Janner child sex abuse hearing postponed till March 2017

The late peer's lawyers insist he was 'was an honourable man, entirely innocent and never convicted of any crime'

Lord Greville Janner

The Goddard Inquiry into historical child sex abuse has postponed its hearings on Lord Greville Janner until next March in part because of another probe into the way Leicestershire Police handled allegations against him.

It comes as lawyers for the former Labour peer’s family hit out at the Inquiry’s “wholly unfair” suggestion that a “finding of fact” may still be made, and argued that allegations against Janner should be excluded altogether.

“The role of the Inquiry is to investigate whether public bodies and other non-state institutions have taken seriously their duty of care to protect children from sexual abuse,” a family lawyer said. “Lord Janner was an individual not an institution.”

He added that a “finding of fact” would be “wholly unfair as Lord Janner is dead and there is no right to cross-examine witnesses on his behalf”.

The family’s reaction comes after the Inquiry postponement, which itself followed a decision by the Independent Police Complaints Commission to serve criminal and gross misconduct notices on 11 people over the alleged mishandling of complaints in April last year.

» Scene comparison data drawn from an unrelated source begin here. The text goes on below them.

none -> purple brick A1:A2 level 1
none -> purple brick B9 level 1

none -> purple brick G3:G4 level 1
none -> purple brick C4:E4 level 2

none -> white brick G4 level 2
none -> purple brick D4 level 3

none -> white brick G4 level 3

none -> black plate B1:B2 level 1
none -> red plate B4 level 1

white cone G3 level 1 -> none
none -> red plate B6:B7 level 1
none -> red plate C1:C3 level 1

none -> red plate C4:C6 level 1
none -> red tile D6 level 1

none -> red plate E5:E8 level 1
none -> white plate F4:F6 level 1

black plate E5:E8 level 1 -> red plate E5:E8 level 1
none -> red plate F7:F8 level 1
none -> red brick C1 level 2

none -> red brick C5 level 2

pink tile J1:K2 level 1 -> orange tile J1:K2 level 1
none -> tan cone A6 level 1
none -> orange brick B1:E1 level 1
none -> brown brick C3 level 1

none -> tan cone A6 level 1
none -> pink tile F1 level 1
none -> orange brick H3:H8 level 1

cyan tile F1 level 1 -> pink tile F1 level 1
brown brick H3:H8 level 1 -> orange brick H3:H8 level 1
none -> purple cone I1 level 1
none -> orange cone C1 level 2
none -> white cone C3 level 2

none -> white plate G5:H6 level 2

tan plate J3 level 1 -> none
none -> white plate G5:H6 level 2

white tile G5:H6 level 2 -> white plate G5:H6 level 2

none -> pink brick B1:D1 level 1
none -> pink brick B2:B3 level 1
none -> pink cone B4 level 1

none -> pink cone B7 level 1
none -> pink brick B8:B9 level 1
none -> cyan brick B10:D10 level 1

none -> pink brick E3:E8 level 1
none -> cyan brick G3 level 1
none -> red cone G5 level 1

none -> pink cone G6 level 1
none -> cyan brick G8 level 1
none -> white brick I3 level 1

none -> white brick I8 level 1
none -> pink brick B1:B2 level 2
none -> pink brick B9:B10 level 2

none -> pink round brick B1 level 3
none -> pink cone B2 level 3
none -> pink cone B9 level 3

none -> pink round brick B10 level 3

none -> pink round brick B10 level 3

Janner, who had dementia, died last year aged 87, while awaiting a so-called trial of the facts based on 22 allegations of historical sexual offences against nine boys, many of whom were in care at the time.

He was subject to three police investigations between 1991 and 2007, but never charged. Commenting on suggestions that police officers undermined victims, retired High Court judge Sir Richard Henriques said it amounted to a “remarkable’ failure”.

Janner’s family have always insisted he is innocent of any wrongdoing, with the lawyer saying: “He was an honourable man, entirely innocent and never convicted of any crime.”